── Exercise material ──

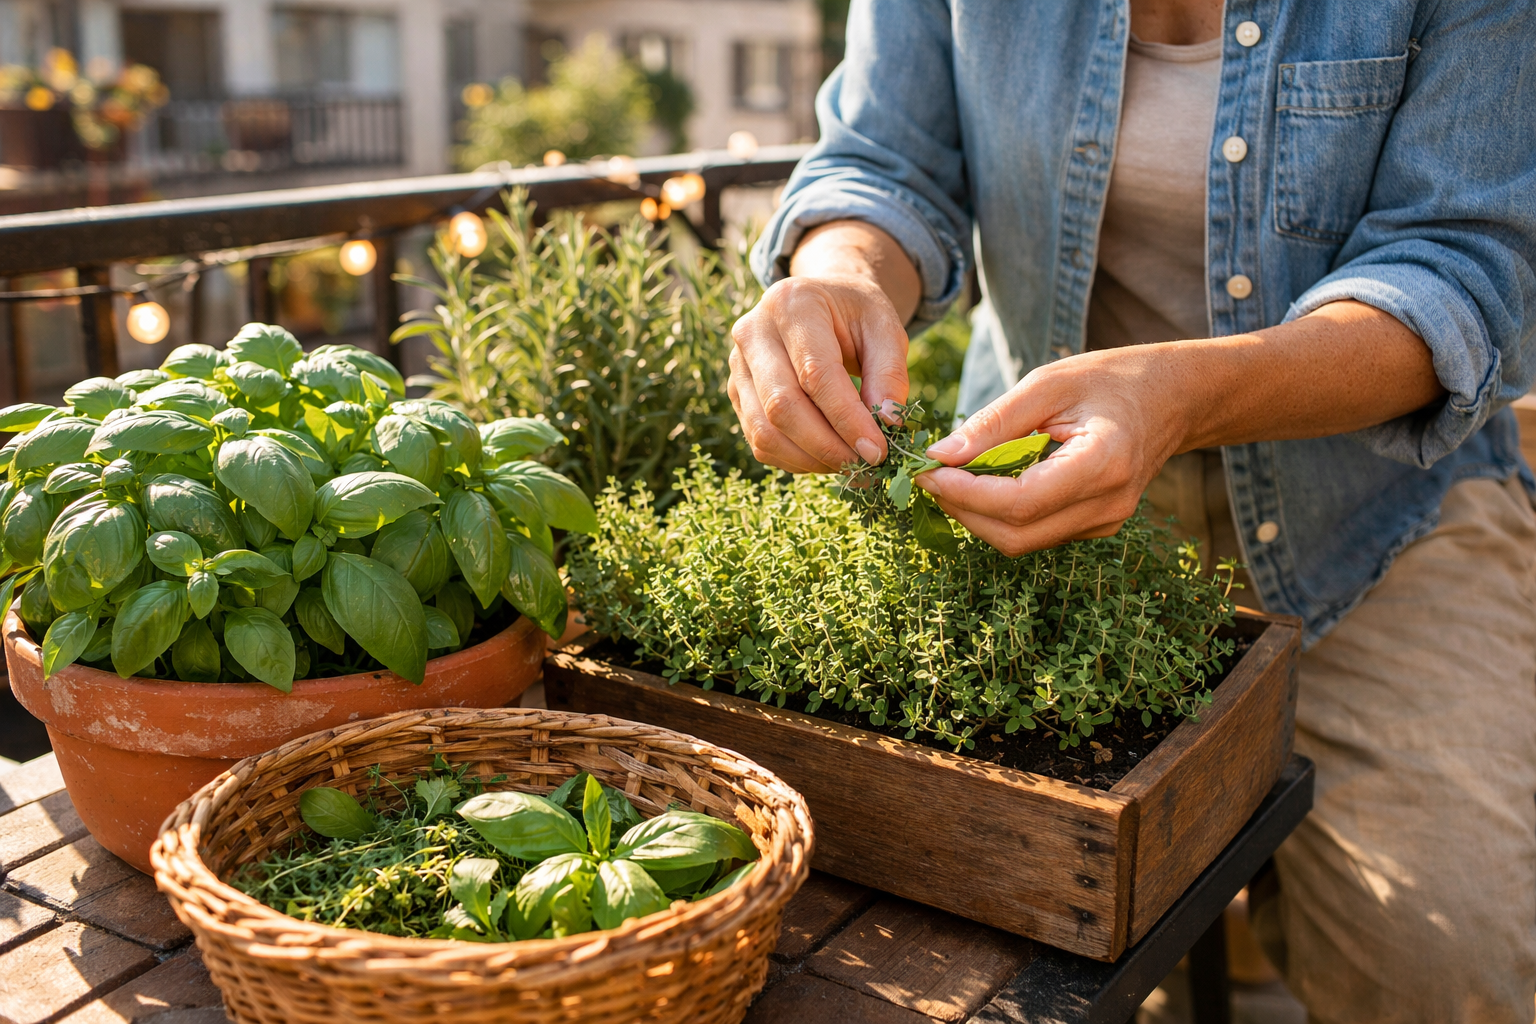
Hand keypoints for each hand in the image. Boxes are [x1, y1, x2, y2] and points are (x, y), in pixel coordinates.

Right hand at [728, 274, 909, 472]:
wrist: (821, 301)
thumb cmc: (856, 314)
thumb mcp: (885, 328)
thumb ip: (890, 373)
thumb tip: (887, 424)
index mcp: (792, 304)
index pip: (814, 374)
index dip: (846, 419)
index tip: (877, 450)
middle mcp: (753, 332)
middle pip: (782, 407)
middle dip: (828, 447)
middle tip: (867, 467)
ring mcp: (738, 366)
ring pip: (765, 431)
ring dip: (811, 459)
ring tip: (850, 465)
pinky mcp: (737, 394)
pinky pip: (760, 441)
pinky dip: (796, 460)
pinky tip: (827, 457)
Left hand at [915, 348, 1190, 554]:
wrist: (1172, 398)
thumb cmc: (1110, 380)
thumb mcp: (1047, 384)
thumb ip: (993, 423)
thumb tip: (939, 456)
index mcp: (1103, 464)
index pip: (1019, 502)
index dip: (965, 494)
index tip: (929, 471)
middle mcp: (1107, 505)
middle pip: (1015, 534)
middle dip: (963, 510)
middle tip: (932, 476)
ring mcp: (1105, 523)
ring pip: (1021, 541)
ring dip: (977, 515)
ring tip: (954, 476)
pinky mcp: (1095, 527)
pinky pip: (1036, 533)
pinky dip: (1000, 515)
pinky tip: (986, 483)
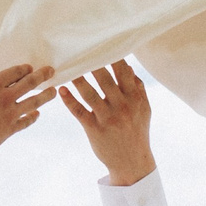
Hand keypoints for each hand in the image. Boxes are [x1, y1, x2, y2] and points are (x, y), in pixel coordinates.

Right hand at [0, 54, 52, 169]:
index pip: (15, 72)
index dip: (24, 68)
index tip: (30, 67)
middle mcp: (6, 98)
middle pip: (29, 84)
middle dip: (42, 76)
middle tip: (51, 71)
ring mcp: (10, 114)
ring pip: (34, 102)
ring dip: (45, 95)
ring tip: (54, 91)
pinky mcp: (11, 129)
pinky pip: (27, 121)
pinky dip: (33, 117)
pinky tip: (37, 114)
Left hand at [59, 60, 154, 186]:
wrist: (132, 162)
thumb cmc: (137, 132)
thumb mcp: (144, 109)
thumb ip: (138, 88)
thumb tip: (128, 67)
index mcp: (135, 98)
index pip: (123, 72)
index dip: (112, 56)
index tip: (100, 43)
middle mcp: (122, 106)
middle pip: (105, 79)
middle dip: (92, 64)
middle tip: (78, 49)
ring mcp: (108, 118)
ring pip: (90, 94)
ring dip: (78, 80)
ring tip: (66, 67)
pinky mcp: (95, 130)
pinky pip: (79, 112)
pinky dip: (69, 101)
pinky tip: (61, 91)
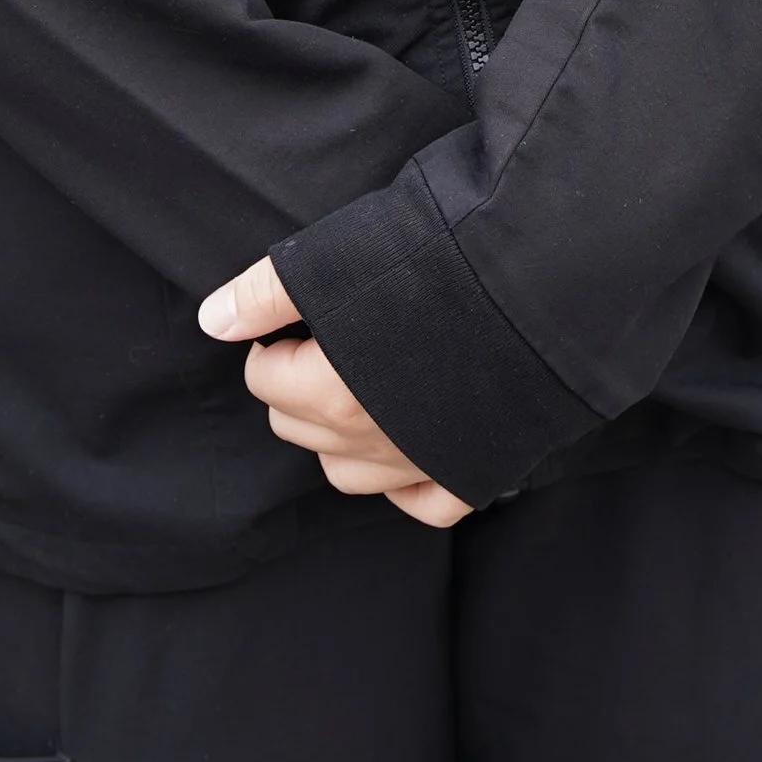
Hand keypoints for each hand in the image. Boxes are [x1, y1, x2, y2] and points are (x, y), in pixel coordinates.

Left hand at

───

#### Activity:
A copy of each line in the data above that holds the string "thumb" is needed.

#### Exercise solution:
thumb cmc: (856, 314)
thumb mcp: (885, 328)
thumb ip: (890, 373)
thumb tip: (887, 424)
thumb cmc: (1110, 380)
thumb mcp: (1047, 384)
thumb ip: (993, 423)
thumb tip: (939, 456)
thumb cmc: (137, 132)
thumb mcp: (144, 109)
thumb ip: (138, 88)
thumb tip: (128, 67)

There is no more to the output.